*Dokumentauszug*
┏━━
Der Hoatzin (Opisthocomus hoazin) unterscheidet sich von allen anderen Vögeln unter anderem durch sein an Wiederkäuer erinnerndes Verdauungssystem. Die Verdauung des Hoatzins findet nicht im Magen statt, sondern im Kropf und in der unteren Speiseröhre, dem sogenannten Voderdarm. Dieser Bereich ist so voluminös, dass er den Magen um ein Fünfzigfaches an Größe übertrifft. Durch diese anatomische Besonderheit und einer schwach ausgeprägten Flugmuskulatur ist der Hoatzin ein eher schlechter Flieger.
Der Voderdarm ist mit kräftigen Muskeln ausgestattet. Das allein aber reicht für die Zersetzung der Pflanzenmaterialien nicht, der Hoatzin besitzt hierfür eine spezielle Bakterienflora, welche sehr effizient agiert. Dabei werden nicht nur die Pflanzenmaterialien zersetzt, sondern auch etwaige Gifte der aufgenommenen Nahrung unschädlich gemacht. Für die Verdauung benötigt ein Hoatzin 24 bis 48 Stunden, damit benötigt er mehr Zeit zum Verdauen als jeder andere Vogel. Aufgrund dieser langen Verdauungszeit kommt es beim Hoatzin auch zu einer geruchlichen Entwicklung, von der sich der Name Stinkvogel ableitet, da das Tier nach Kuhdung riechen soll. Allerdings gilt diese Besonderheit nur für Vögel aus Guayana, was vermutlich mit der dortigen Nahrung zu tun hat.
┗━━
*Auszüge aus Datensätzen*
┏━━
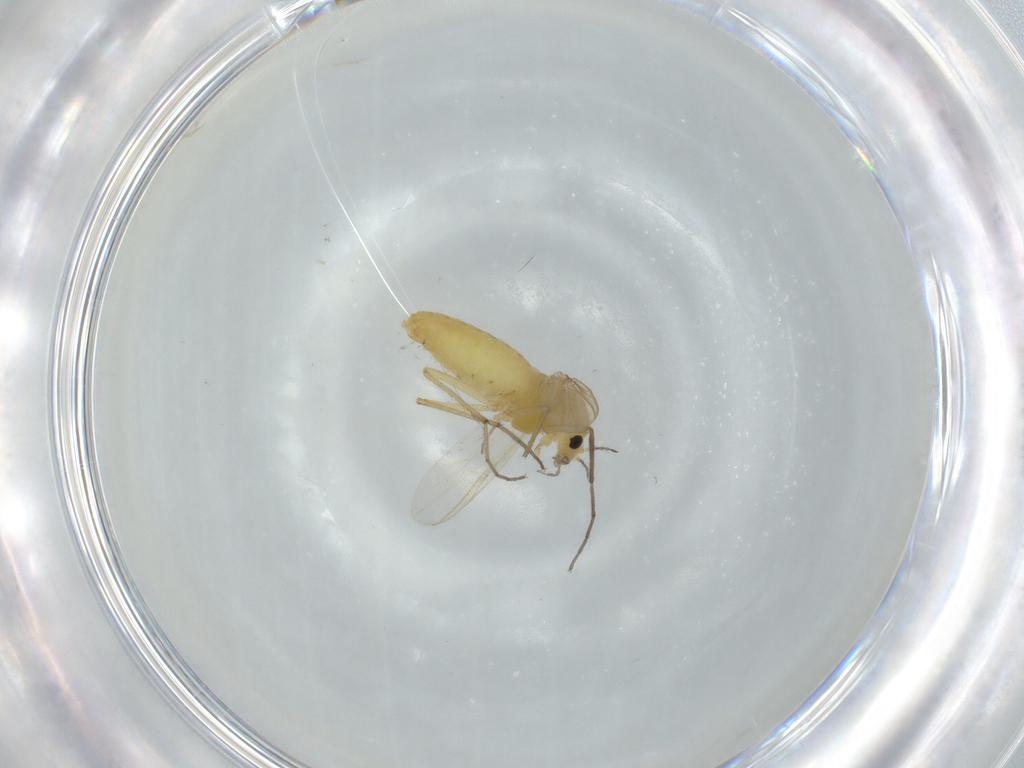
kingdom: Animalia
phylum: Arthropoda
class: Insecta
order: Diptera
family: Chironomidae
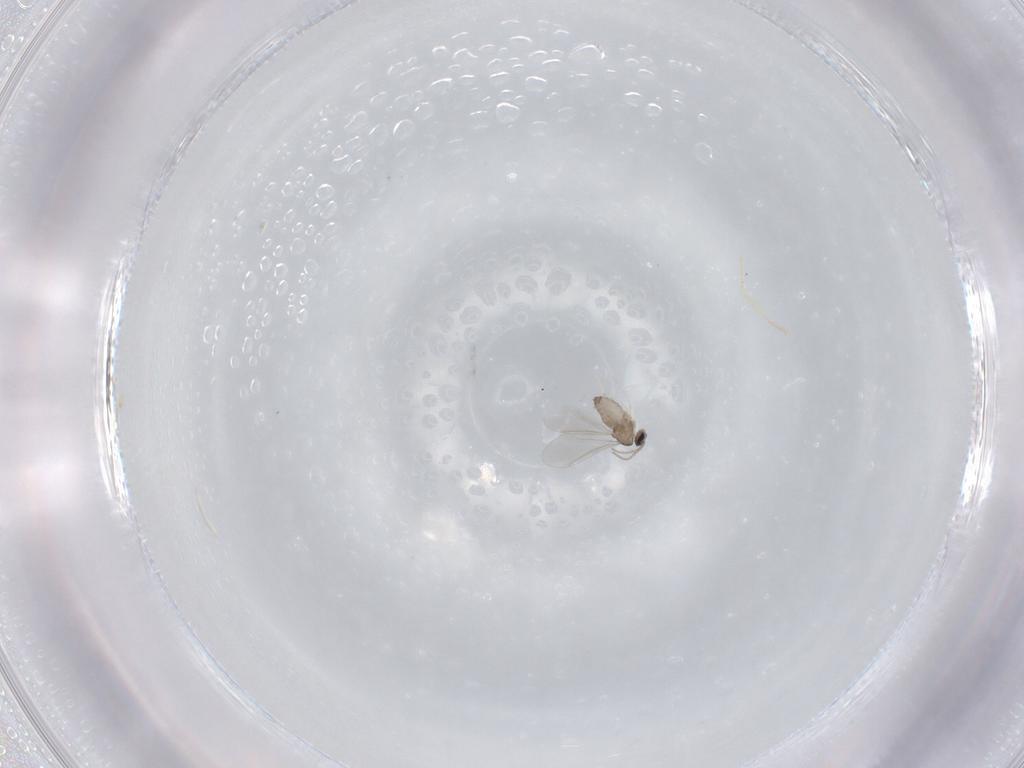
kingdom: Animalia
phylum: Arthropoda
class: Insecta
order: Diptera
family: Cecidomyiidae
┗━━
*Zu erledigende Aufgabe*
Kannst du den Text über den Hoatzin vollständig und Wort für Wort wiedergeben? Maßgeblich ist allein der Text über den Hoatzin.

*Erledigte Aufgabe*
Der Hoatzin (Opisthocomus hoazin) unterscheidet sich von allen anderen Vögeln unter anderem durch sein an Wiederkäuer erinnerndes Verdauungssystem. Die Verdauung des Hoatzins findet nicht im Magen statt, sondern im Kropf und in der unteren Speiseröhre, dem sogenannten Voderdarm. Dieser Bereich ist so voluminös, dass er den Magen um ein Fünfzigfaches an Größe übertrifft. Durch diese anatomische Besonderheit und einer schwach ausgeprägten Flugmuskulatur ist der Hoatzin ein eher schlechter Flieger.
Der Voderdarm ist mit kräftigen Muskeln ausgestattet. Das allein aber reicht für die Zersetzung der Pflanzenmaterialien nicht, der Hoatzin besitzt hierfür eine spezielle Bakterienflora, welche sehr effizient agiert. Dabei werden nicht nur die Pflanzenmaterialien zersetzt, sondern auch etwaige Gifte der aufgenommenen Nahrung unschädlich gemacht. Für die Verdauung benötigt ein Hoatzin 24 bis 48 Stunden, damit benötigt er mehr Zeit zum Verdauen als jeder andere Vogel. Aufgrund dieser langen Verdauungszeit kommt es beim Hoatzin auch zu einer geruchlichen Entwicklung, von der sich der Name Stinkvogel ableitet, da das Tier nach Kuhdung riechen soll. Allerdings gilt diese Besonderheit nur für Vögel aus Guayana, was vermutlich mit der dortigen Nahrung zu tun hat.